Stated problem | Arrange the listing below as a Markdown table with the columns No. and Entry, giving each line its row number and leaving out blank lines. Begin at the line that contains "kingdom: Animalia" and stop after the line that contains "scientific name: Equus caballus".

Provided data |
------------------------
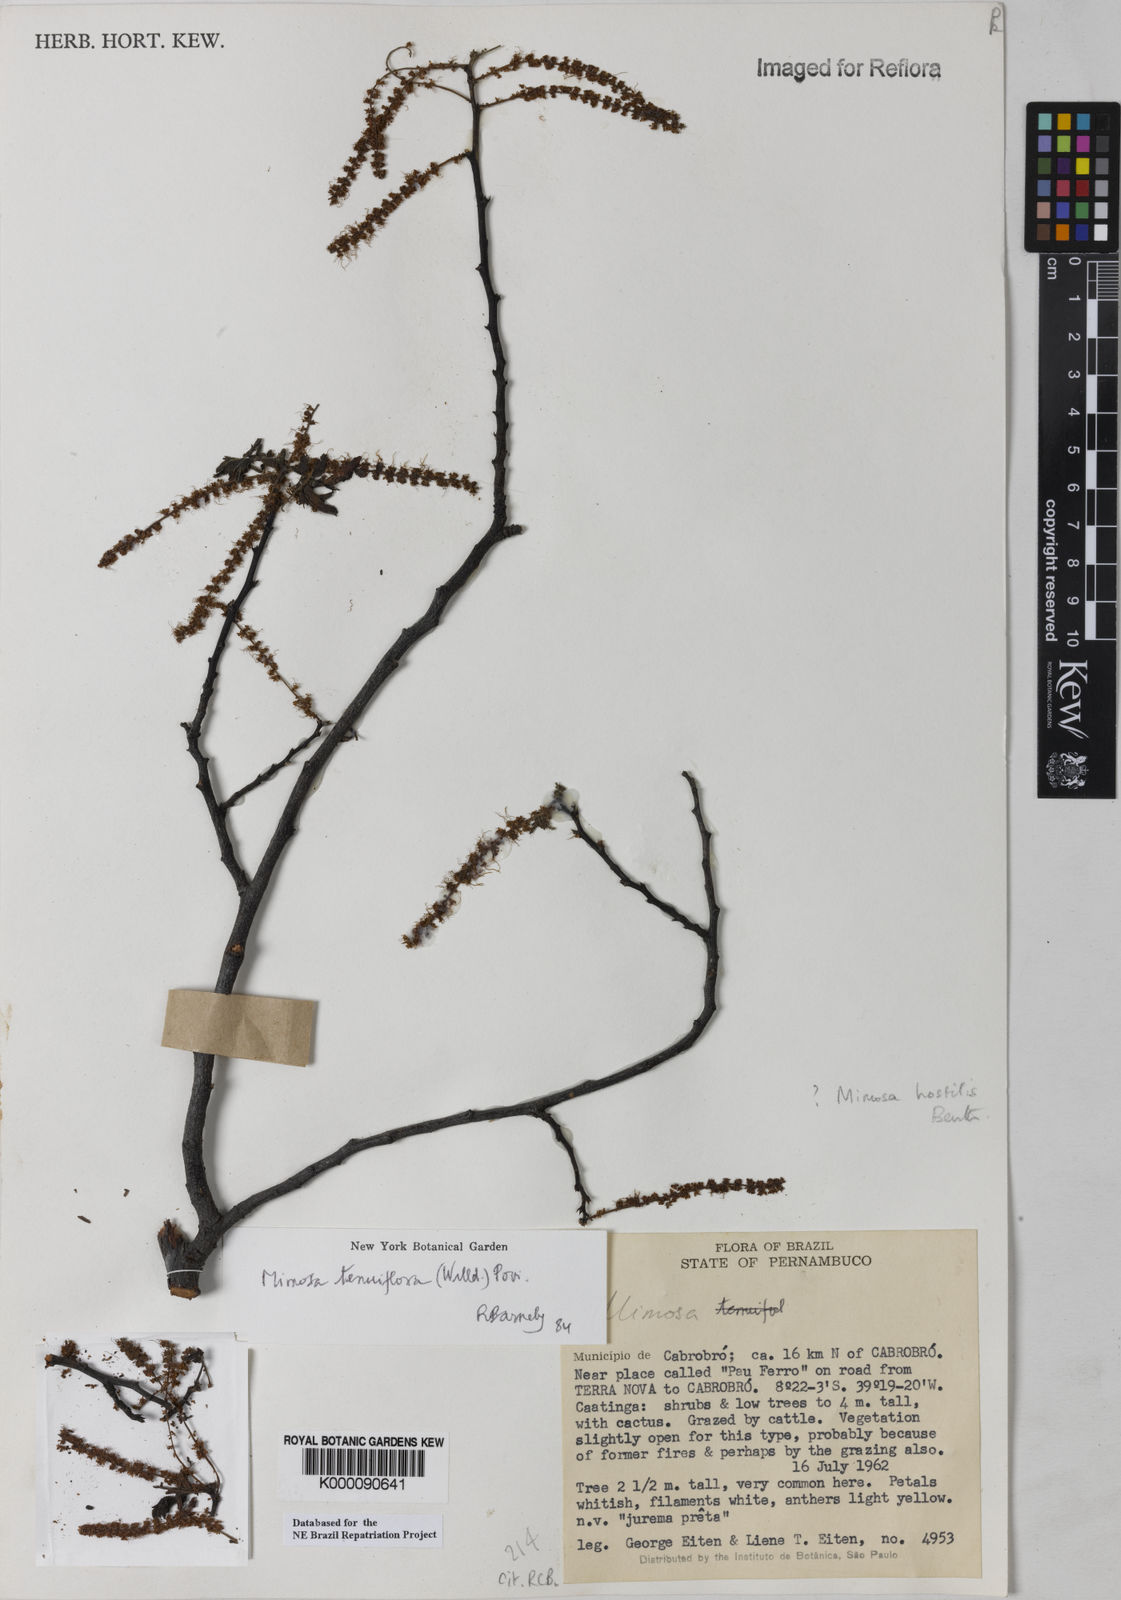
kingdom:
------------------------
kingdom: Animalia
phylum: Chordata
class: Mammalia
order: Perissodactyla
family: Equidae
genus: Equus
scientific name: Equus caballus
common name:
------------------------
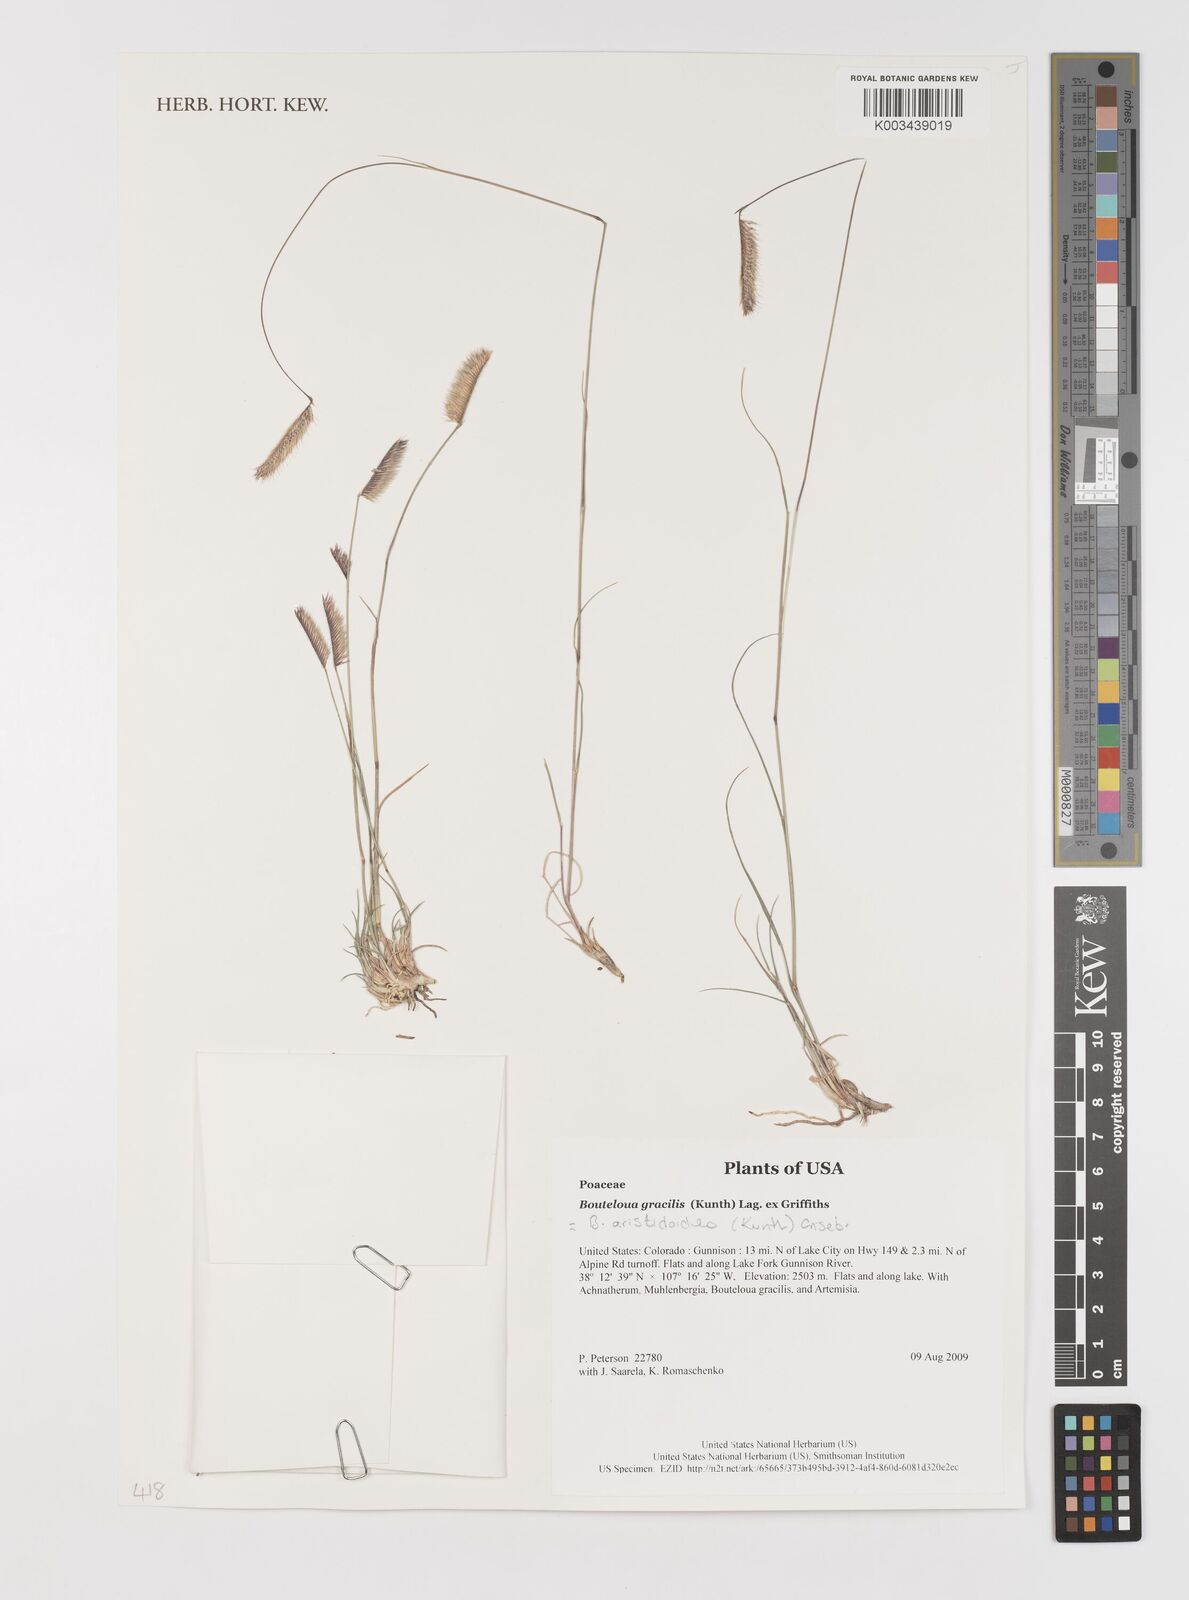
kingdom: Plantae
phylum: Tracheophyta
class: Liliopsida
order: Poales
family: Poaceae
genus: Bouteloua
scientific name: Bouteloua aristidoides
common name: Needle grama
------------------------
Answer |
| No. | Entry |
|---|---|
| 1 | kingdom: Animalia |
| 2 | phylum: Chordata |
| 3 | class: Mammalia |
| 4 | order: Perissodactyla |
| 5 | family: Equidae |
| 6 | genus: Equus |
| 7 | scientific name: Equus caballus |